Beirut, Asharq Al-Awsat—The United Nations peace envoy to Syria, Lakhdar Brahimi, said on Sunday he was “not 100 percent certain” that the Geneva II talks planned for mid-November will take place, in an admission of the obstacles to a political solution to the Syrian conflict.
In an interview with France’s TV5 and RFI radio, Brahimi said that peace talks going ahead as planned “is not a certainty,” though he said he is “trying to invite . . . everybody to come to Geneva in the second half of November.”
Brahimi urged both sides in Syria to sit on the negotiating table in Geneva this November “without preconditions.”
“Mr. Bashar Assad cannot say that he does not want to negotiate with this or that and the same thing applies to the opposition,” Brahimi said.
Both the government of Bashar Al-Assad and the Syrian opposition have previously set preconditions on their attendance at Geneva II, resulting in diminished hopes that the proposed peace conference will go ahead.
Assad has repeatedly dismissed the possibility of holding any negotiations with Syrian opposition groups based outside Syria or with armed rebels, in a reference to the Syrian National Coalition (SNC) and its military arm, the Free Syrian Army (FSA).
On the other hand, the Syrian opposition insists that the planned Geneva talks should lead to Assad stepping down and the transfer of power to a transitional government.

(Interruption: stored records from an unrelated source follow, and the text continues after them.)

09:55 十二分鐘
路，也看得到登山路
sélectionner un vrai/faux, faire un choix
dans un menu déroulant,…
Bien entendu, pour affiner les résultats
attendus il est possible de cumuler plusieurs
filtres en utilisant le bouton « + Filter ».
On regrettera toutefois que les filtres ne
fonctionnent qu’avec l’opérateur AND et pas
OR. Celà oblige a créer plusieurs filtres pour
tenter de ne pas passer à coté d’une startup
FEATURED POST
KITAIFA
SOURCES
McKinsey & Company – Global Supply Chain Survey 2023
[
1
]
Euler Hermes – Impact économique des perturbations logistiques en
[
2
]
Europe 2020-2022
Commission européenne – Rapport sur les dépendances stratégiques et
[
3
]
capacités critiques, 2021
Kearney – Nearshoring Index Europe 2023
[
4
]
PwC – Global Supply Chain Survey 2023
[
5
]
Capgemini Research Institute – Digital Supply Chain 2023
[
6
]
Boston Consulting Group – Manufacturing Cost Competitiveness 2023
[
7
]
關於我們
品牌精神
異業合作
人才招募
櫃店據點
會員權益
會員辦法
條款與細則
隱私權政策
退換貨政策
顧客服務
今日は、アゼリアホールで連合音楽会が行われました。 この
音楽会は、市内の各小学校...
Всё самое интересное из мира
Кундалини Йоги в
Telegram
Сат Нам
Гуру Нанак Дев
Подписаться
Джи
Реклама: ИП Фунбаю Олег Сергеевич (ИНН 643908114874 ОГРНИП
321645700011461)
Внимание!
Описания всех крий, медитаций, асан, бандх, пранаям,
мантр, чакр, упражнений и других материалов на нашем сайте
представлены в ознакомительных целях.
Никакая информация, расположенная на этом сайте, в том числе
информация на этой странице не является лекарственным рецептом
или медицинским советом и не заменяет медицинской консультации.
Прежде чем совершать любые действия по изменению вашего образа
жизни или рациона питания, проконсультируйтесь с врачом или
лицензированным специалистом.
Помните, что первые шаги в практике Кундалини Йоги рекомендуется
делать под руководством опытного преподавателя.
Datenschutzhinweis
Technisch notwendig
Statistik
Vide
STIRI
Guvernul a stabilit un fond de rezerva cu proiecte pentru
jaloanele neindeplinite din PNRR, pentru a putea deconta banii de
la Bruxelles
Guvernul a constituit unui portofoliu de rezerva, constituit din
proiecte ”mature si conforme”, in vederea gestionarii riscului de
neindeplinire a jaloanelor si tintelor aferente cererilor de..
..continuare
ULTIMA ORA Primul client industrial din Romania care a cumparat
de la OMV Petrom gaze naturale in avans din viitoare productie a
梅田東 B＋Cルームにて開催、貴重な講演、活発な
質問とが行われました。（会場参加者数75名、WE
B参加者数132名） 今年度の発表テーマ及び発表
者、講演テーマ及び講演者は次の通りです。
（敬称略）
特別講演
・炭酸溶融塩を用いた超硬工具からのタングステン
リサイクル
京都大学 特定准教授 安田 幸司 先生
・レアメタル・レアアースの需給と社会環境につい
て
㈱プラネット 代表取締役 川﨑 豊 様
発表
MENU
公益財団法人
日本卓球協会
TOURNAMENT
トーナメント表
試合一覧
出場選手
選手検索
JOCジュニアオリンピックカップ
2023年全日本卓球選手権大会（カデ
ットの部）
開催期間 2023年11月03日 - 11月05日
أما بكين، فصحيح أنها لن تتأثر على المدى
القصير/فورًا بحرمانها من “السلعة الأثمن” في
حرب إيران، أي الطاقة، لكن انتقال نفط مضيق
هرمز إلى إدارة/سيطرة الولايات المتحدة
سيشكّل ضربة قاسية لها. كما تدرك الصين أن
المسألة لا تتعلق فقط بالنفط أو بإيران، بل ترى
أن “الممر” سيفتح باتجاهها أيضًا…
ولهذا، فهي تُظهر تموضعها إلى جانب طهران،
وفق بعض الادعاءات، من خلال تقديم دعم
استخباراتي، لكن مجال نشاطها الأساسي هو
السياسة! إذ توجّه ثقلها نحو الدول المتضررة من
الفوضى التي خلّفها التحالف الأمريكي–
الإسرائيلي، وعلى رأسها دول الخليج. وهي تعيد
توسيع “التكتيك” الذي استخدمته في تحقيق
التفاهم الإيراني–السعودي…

In an interview with the Tishreen newspaper, Assad said: “We have no conditions except that there should be no negotiations with terrorists, weapons must be laid down, and there must be no calls for foreign intervention.”
The Syrian regime usually refers to armed rebels fighting to overthrow Assad as “terrorists.”
In another interview, with the German magazine Der Spiegel, Assad also said it was impossible “to solve the conflict in Syria through negotiations with gunmen,” adding that “political opposition should not take up arms.”
Assad, however, admitted to mistakes committed by his government, saying: “There were personal mistakes made by individuals. Every human makes mistakes. A president also makes mistakes.”
For its part, the SNC does not seem to believe it is possible to find a political solution to the crisis. In exclusive comments to Asharq Al-Awsat, a senior member of the SNC, Kamal Al-Labawani, said that it is true that “the opposition announced its willingness to participate [in Geneva II],” but the SNC is “of the view that it is not possible for the Geneva II conference to be held.”
He also added that Geneva II will be the “gateway to the end of Syria,” as it will involve “compromising its identity and unity.”
“It is not possible to sit at the negotiating table with Assad and offer compromises while Syrians are dying from hunger in the Ghouta district of Damascus,” Labawani said, adding that a decision to head to Geneva on the part of the opposition “should be preceded by a series of serious steps by the Syrian regime, such as opening safe humanitarian corridors, announcing the names of the [political] prisoners, and stopping aerial shelling, which Assad does not plan to do.”